**What this task involves**
Copy, without any change, every line from the start of the records up to and including the line that contains "exploitations agricoles, notamment des".

**Supplied information**
━━━━━━━━━━━━━━━━━━━━

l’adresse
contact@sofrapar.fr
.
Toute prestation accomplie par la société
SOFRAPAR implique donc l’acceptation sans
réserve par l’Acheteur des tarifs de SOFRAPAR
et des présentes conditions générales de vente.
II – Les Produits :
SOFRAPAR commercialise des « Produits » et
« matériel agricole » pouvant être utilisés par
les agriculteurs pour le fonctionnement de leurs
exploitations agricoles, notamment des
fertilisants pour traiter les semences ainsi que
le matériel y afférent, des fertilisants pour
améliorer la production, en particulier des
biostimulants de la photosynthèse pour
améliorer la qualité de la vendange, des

━━━━━━━━━━━━━━━━━━━━

**Your response**
l’adresse
contact@sofrapar.fr
.
Toute prestation accomplie par la société
SOFRAPAR implique donc l’acceptation sans
réserve par l’Acheteur des tarifs de SOFRAPAR
et des présentes conditions générales de vente.
II – Les Produits :
SOFRAPAR commercialise des « Produits » et
« matériel agricole » pouvant être utilisés par
les agriculteurs pour le fonctionnement de leurs
exploitations agricoles, notamment des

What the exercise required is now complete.